PHILADEPHIA HC — PHILADELPHIA -- Don't delay refinancing the mortgage. Interest rates are nearly as low as they're going to go.
Friday, the Federal Reserve slashed its key lending rate to banks from 4.5 percent to 3.5 percent. Banks, in turn, began cutting some consumer loan rates -- moves that could continue into this week.
Experts, though, predict long-term rates are likely to drop no more than 1/4 to 1/2 percentage point in the next three to nine months. They could start rising in the second half of 1992, when the nation's economy is expected to show a stronger recovery.
"If you hold out for the absolute lowest interest rate, you could miss it," says William Dunkelberg, dean of Temple University's School of Business and Management.
It's probably not worth waiting any longer if you've found the right home at a good price, or if you can refinance at a rate 2 percent lower than your current mortgage.
By waiting to buy, you risk losing the house you want or paying higher prices next year.
If you need to refinance, you're probably wasting money by paying a lot more interest than you'll save by waiting for rates to drop 1/2 percentage point.
Jake Haulk, senior economist at Mellon Bank in Pittsburgh, says: "If I had a 10 1/2 or 11 percent mortgage, I'd be looking very hard to get out from under it."
Many people can save $100 to $200 a month on interest costs by refinancing at 8 1/2 percent, compared with an existing mortgage at 10 1/2 percent or higher.
Despite such advantages, millions of people still haven't refinanced the double-digit-rate loans they bought between 1985 and 1990.
An estimated 1.65 million people refinanced in 1991 -- more than double last year's total -- but that's still "only the tip of the iceberg" among millions who could benefit, says Richard Peach, deputy chief economist at the Mortgage Bankers Association, an industry trade group.
The association predicts rates will drop another 1/4 percentage point during the first quarter of 1992, stabilize for several months and possibly increase 1/2 percentage point toward the end of next year.
"If the economy picks up in the second half of 1992, as we think it will, long-term rates will start to go back up," Mr. Peach says.
Mortgage rates are already the lowest in 14 years, having dropped 1 1/4 percentage points in the past 18 months.

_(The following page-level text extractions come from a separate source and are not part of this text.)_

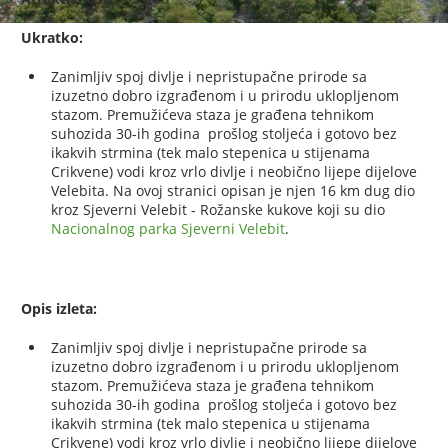
Ukratko:
Zanimljiv spoj divlje i nepristupačne prirode sa
izuzetno dobro izgrađenom i u prirodu uklopljenom
stazom. Premužićeva staza je građena tehnikom
suhozida 30-ih godina prošlog stoljeća i gotovo bez
ikakvih strmina (tek malo stepenica u stijenama
Crikvene) vodi kroz vrlo divlje i neobično lijepe dijelove
Velebita. Na ovoj stranici opisan je njen 16 km dug dio
kroz Sjeverni Velebit - Rožanske kukove koji su dio
Nacionalnog parka Sjeverni Velebit
.
Opis izleta:
Zanimljiv spoj divlje i nepristupačne prirode sa
izuzetno dobro izgrađenom i u prirodu uklopljenom
stazom. Premužićeva staza je građena tehnikom
suhozida 30-ih godina prošlog stoljeća i gotovo bez
ikakvih strmina (tek malo stepenica u stijenama
Crikvene) vodi kroz vrlo divlje i neobično lijepe dijelove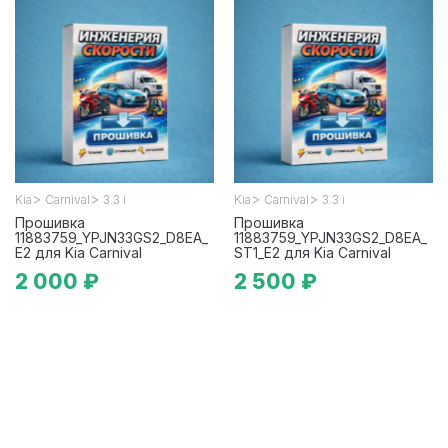
>
>
>
>
Kia
Carnival
3.3 i
Kia
Carnival
3.3 i
Прошивка
Прошивка
11883759_YPJN33GS2_D8EA_
11883759_YPJN33GS2_D8EA_
E2 для Kia Carnival
ST1_E2 для Kia Carnival
2 000 ₽
2 500 ₽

Jeremy Siegel, professor of finance at the Wharton School at the University of Pennsylvania, says mortgage rates should continue going down because inflation remains under control and because long-term bond yields are likely to decline.
Mr. Siegel predicts rates could drop another 1/2 percentage point, to less than 8 percent, by early next year.
Still, he recommends that people act soon to buy or refinance. "Don't wait too long. If lower rates increase demand for houses, you could see your gains offset by higher home prices," Mr. Siegel says.
You should also consider how much money you're wasting every month by paying high interest rates. If you're paying 10 1/2 percent or more, you're probably better off refinancing now.
Suppose you have a $100,000 mortgage at 10 1/2 percent, with a $915 monthly payment. You could save $163 a month by refinancing at 8 1/4 percent, with a $752 monthly payment.
What if you wait three months for rates to drop another 1/4 percent? You save an extra $18 a month, or $54 total. In the meantime, you would have paid an extra $489 in interest.
You save the extra 1/4 or 1/2 percentage point only for the years you remain in the house or keep the loan. That's only eight years on average. "In most cases, people would be better off refinancing now to getting lower monthly payments," Mr. Dunkelberg says.
Follow these guidelines: Refinance as soon as possible if you're currently paying at least 2 percent higher than market rates -- anything higher than about 10 1/4 or 10 3/8 percent for a 30-year loan.
But first consider how long you plan to stay in the home. If you're going to move within three to five years, you may not save enough to cover points and other loan fees.
If you plan to move, you can reduce upfront costs by choosing a zero-point loan, but you'll pay about 3/4 of a percentage point higher interest. An adjustable-rate mortgage is another short-term option, although rates can jump significantly after the first couple of years.